The TYR side—spanning "Odium," "Dance of Death," "No Tomorrow/Die Massnahmen," "Flesh Ripper," "Bloodstorm," and "Compulsion"—retains the bleeding-edge filth of '90s underground tape culture, even with a modern mix. "Odium" plays out with a descending minor-key guitar line tracking beneath raw, unpolished vocal grime. "No Tomorrow/Die Massnahmen" brings a rhythmic, mid-tempo swagger that reminded me of classic Motörhead-style vocal phrasing. Crucially, the production keeps these tracks slightly recessed in the mix, letting the analog hiss and era-specific room mic dynamics breathe instead of over-compressing them into a sterile, modern product. That was a nice touch.
Framing the chaos are two brief vocal chants, "Intro: The Thunder Song" and "Outro: Sons of Thunder," which inject a cold, stark, minimalist Viking atmosphere into the record's boundaries. These are very short and bring an interesting feeling to the experience.

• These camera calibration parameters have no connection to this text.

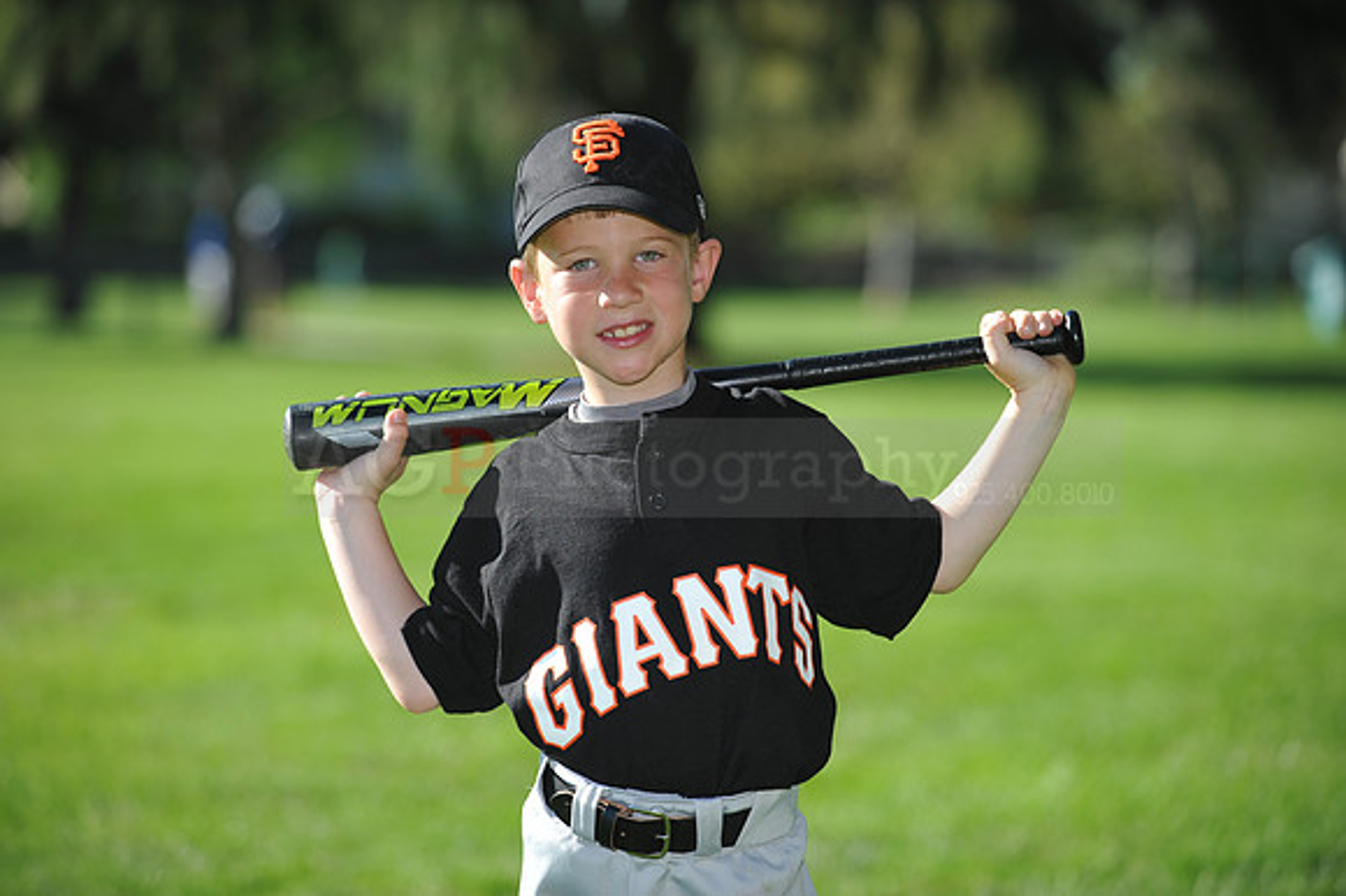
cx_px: 673
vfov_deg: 9.5
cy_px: 448
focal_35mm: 145
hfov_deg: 14.2
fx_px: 5418
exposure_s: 1/1000
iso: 200
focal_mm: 145
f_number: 4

The bonus track, "Ondskapen Som Rår" by Leif Dødens Band, stands strong in its own space. Already an underground cult favorite from its feature in the TV series Kids in Crime (directed by Zorn and Chris Erik Kristoffersen, featuring Zorn on bass), the track brings a heavy, industrial metallic clang to the tracklist, serving as one of the most punishingly rhythmic, headbang-heavy moments on the entire release.
The Concept
Behind the grim, blood-red aesthetics, Sons of Thunder carries a heavy conceptual weight, exploring the terrifying intersection of apocalyptic fanaticism, holy war, and humanity’s endless cycle of mutual destruction. It filters these ideas through René Girard’s philosophical theories on mimetic violence—the concept that human conflict escalates because enemies mirror each other's hatred.
It’s an uncompromisingly dark theme that landed with grim real-world timing, hitting the streets on March 20, 2026, just as geopolitical flashpoints between the U.S., Israel, and Iran dominated the wire. The liner notes push that bleak outlook into the near future, questioning how escalating AI weapon systems will reshape human conflict—asking whether we are building a new god, or summoning our own executioner.
Final Word
Sons of Thunder demands to be heard for what it is: an authentic bridge connecting the early-’90s Norwegian foundation directly to the modern underground. For die-hards, historians, and collectors of the classic Sarpsborg and Fredrikstad scenes, the chance to own unreleased TYR material alongside Deathseeker’s heavy 2015 sessions makes this essential listening.
Sons of Thunder is currently available across all major streaming platforms, with physical wax and CD pressings dropping later this year via Darker Than Black Records.